**Exercise text**

▼▼▼

The power of all


A caring economy: Do you really care?

A mango a day keeps the doctor away.
A breadfruit a day keeps the hunger at bay.
One mango tree, one breadfruit tree,
A kitchen garden and a clustered fig tree
Feed several families, day after day after day.
(An ode to collective self-reliance)

 

 

Instinctively, I have always been uncomfortable with the idea that the world’s “problems” cannot be solved.
I have gone so far as to argue that the brunt of most challenges faced by each society, and by the world community at large, can be brought “under control” if we took the trouble to invest the relevant attitudes and resources into the pursuit of sustainable solutions.
Consequently, I am greatly comforted that quite a few persons are joining in the consensus opinion of numerous organizations, interest groups and now even political parties that Canadians are ready to tackle three challenges that have brought shame and disgrace to our doorstep.
While I do recognize the power of one person to start a process of awareness and change, I am now more confident that solutions are on the way as we address those three challenges: the Syrian refugee crisis; our chronic neglect of the rights, needs and enormous potential of Canada’s Indigenous Peoples; and providing for the needs and empowerment of the marginalized and vulnerable segments of our society.
In considering how we should address those challenges, I take strenuous objection to the suggestion that the Syrian refugee crisis should be given much lower priority over the two other challenges. As I demonstrated in previous columns, there are two sets of reasons why such a shortsighted suggestion should be disregarded.
Firstly, caring cannot ethically and logically be restricted to our own families, without due regard for the wellbeing of our neighbours and fellow citizens. Similarly, as members of the international community, it is in our economic and political interest to show the same respect and caring consideration for the wellbeing of other societies, especially when our international “activities” may have contributed to ills faced by those same societies. It is precisely our world community’s prolonged failure to apply political, geo-political, economic, developmental and ethical considerations that has landed us all in the huge refugee crises besieging Europe, the Middle East and Africa.
There is a second set of reasons that is particularly relevant to Canada’s developmental interests. Our country has an immediate and ongoing need to develop and maintain a sufficiently large population base to make our production and consumption of goods and services competitively viable and to guarantee a level of tax revenue strong enough to support the volume of government spending that matches our society’s needs.

▲▲▲

Stored items
▼▼▼

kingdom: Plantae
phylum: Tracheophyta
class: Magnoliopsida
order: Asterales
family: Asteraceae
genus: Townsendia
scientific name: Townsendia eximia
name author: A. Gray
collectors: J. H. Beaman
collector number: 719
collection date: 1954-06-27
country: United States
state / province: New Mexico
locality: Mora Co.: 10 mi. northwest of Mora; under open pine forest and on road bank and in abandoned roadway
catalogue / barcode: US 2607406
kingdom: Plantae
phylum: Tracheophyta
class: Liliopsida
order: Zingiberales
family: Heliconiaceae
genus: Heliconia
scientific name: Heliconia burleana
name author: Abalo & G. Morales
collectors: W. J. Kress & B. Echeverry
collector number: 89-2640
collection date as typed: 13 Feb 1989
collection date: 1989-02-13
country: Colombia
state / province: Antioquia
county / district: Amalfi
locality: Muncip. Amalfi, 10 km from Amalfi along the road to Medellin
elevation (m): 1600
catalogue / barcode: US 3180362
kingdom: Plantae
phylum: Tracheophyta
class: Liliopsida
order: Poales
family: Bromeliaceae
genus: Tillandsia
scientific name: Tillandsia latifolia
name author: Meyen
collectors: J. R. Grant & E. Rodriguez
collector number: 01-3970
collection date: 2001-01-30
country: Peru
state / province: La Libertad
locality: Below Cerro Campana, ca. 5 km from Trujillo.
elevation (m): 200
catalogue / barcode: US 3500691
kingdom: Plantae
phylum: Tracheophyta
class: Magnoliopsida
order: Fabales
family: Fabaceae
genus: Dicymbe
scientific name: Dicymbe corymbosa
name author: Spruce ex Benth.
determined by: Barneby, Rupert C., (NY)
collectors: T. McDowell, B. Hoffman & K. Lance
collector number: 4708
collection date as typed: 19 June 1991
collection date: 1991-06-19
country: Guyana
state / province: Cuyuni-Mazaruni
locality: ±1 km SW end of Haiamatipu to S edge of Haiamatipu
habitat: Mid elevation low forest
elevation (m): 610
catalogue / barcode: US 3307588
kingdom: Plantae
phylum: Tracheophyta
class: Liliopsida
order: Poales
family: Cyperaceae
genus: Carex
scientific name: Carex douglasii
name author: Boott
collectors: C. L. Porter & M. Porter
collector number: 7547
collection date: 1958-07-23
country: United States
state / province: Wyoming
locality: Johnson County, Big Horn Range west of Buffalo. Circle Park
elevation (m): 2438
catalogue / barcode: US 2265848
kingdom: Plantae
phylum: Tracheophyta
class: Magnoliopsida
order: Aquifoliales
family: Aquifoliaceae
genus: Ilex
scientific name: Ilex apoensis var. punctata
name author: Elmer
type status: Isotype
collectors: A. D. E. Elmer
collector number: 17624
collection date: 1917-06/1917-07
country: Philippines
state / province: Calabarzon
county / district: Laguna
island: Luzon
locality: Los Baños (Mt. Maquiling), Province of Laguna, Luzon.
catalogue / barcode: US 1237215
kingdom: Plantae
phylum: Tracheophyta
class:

▲▲▲

**Your tasks**
(1) Rewrite the column from "The power of all" to "to collective self-reliance)", replacing "breadfruit" with "coconut".
(2) Summarize the column in two sentences.
(3) Please answer these questions about the column:
(a) How is the short poem at the top described in parentheses?
(b) Which regions does the column say are besieged by refugee crises?
(c) What does Canada need a sufficiently large population base to guarantee, besides competitive production and consumption?

**Responses per task**
(1)
The power of all


A caring economy: Do you really care?

A mango a day keeps the doctor away.
A coconut a day keeps the hunger at bay.
One mango tree, one coconut tree,
A kitchen garden and a clustered fig tree
Feed several families, day after day after day.
(An ode to collective self-reliance)

(2) The writer holds that most challenges facing societies can be brought under control with the right attitudes and resources. The writer is encouraged that Canadians seem ready to tackle the Syrian refugee crisis, the neglect of Indigenous Peoples, and the needs of marginalized groups, and objects to giving the refugee crisis lower priority.

(3)
(a) As an ode to collective self-reliance.
(b) Europe, the Middle East and Africa.
(c) A level of tax revenue strong enough to support government spending that matches society's needs.